Your Skin Color Can Make Beauty Products More Expensive AND Dangerous

You may want to check what's in your makeup bag after reading this.

Your-Skin-Color-Can-Make-Beauty-Products-More-Expensive-AND-Dangerous-Matthew-cohenMatthew Cohen/Rd.comWhen it comes to seeking out a perfect shade of blush or the rosiest of red lipsticks, women don’t hesitate to spend. Studies show that during their lifetime, women will spend $15,000 or more on their favorite beauty products. But even if makeup makes you look good, it may not be good for your health. According to a new study, some makeup women are purchasing could be dangerous.

In a study published in the American Journal of Obstetrics and Gynecology, experts are saying that women of color are at a higher risk than white women of having cosmetics-related chemicals show up in their bodies. These chemicals can cause big health problems even when used in small amounts. Researchers attribute the chemical build-up to use of products like skin-lightening face creams, which can contain hidden ingredients including topical steroids and the toxic metal mercury. Additional studies have also found that beauty and personal care products contain chemicals linked to endocrine, reproductive, or development toxicity, meaning they may disrupt hormone systems or mess with development in pregnancy.
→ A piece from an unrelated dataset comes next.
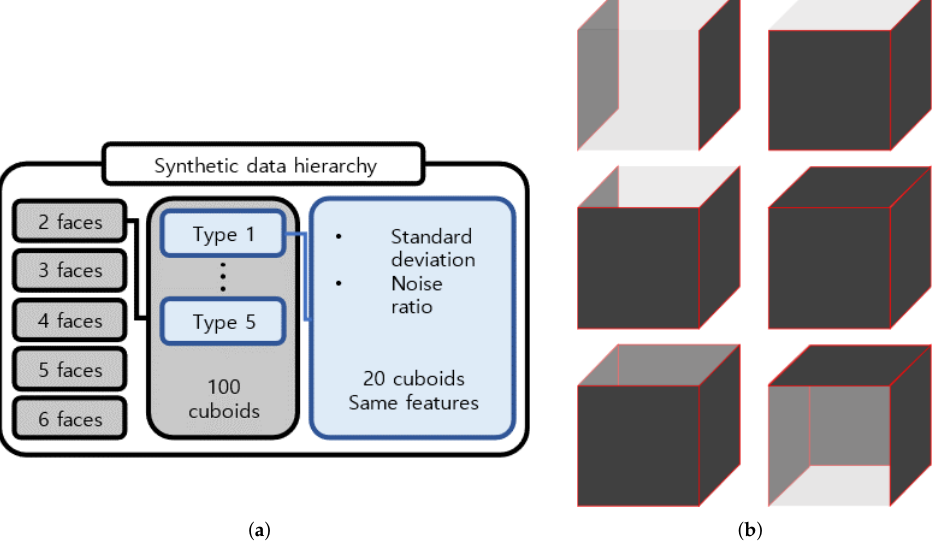
Figure 6. Synthetic data generation ( a ) Hierarchy of synthetic data. Total 500 synthetic cuboid point clouds are hierarchically generated as above. This figure illustrates the configuration of synthetic cuboid data containing two faces. Synthetic cuboid data with the same number of faces are composed of five types of cuboids. Each type of cuboid consists of 20 cuboids with same point deviations and point noise ratio that is randomly selected. Cuboids with different number of faces have same configurations. ( b ) Two types of cuboid models with same number of occluded faces. There are two combinations of cuboids with ( top row ) two faces, ( middle row ) three faces, and ( bottom row ) four faces, depending on their spatial relations. The dark face represents the surface where point clouds are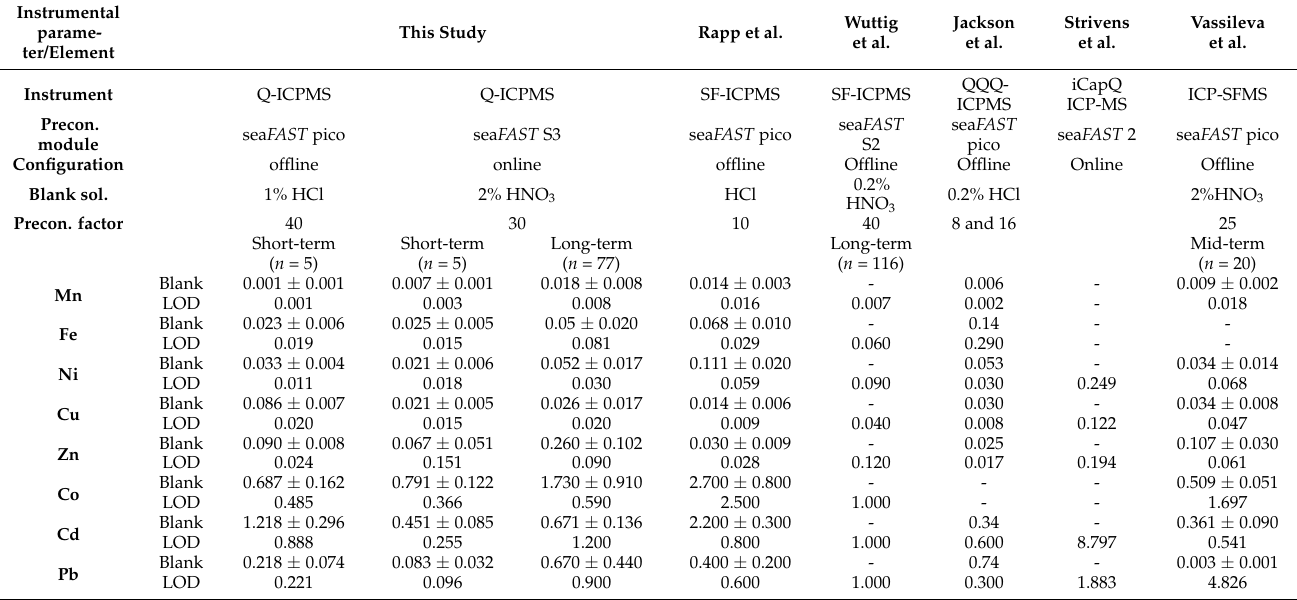
Table 9. Comparison of procedural blanks and LOD’s with literature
“Pressure to meet Western standards of beauty means Black, Latina, and Asian American women are using more beauty products and thus are exposed to higher levels of chemicals known to be harmful to health,” Ami Zota, ScD, MS, an assistant professor of environmental and occupational health at Milken Institute School of Public Health (Milken Institute SPH) at the George Washington University told EurekAlert “Beauty product use is a critical but underappreciated source of reproductive harm and environmental injustice.”

Previous studies have noted that women of color, including African American, Latina, and Asian-American women are likely to spend more than the national average on makeup because marketing often encourages them to meet a European standard of beauty. The study authors point out that black women in particular can suffer more anxiety about having “bad hair” and feel a social pressure to straighten their hair or use relaxing products. Many of these hair care products are known to contain estrogen and can cause “premature reproductive development in young girls and possibly uterine tumors.”

Women between the ages of 18 and 34 are most at risk, the study authors report. This age group is known to purchase the most beauty items per year, and if they aren’t careful, many of their products can cause chemical exposure during sensitive periods such as pregnancy.

Speak to your health-care provider about how to avoid possible exposure to chemicals through product use. The study authors also suggest that health-care professionals should talk with their patients about the possible risk of exposure and that “health-care providers and researchers should call for health protective policies such as improved testing and disclosure.”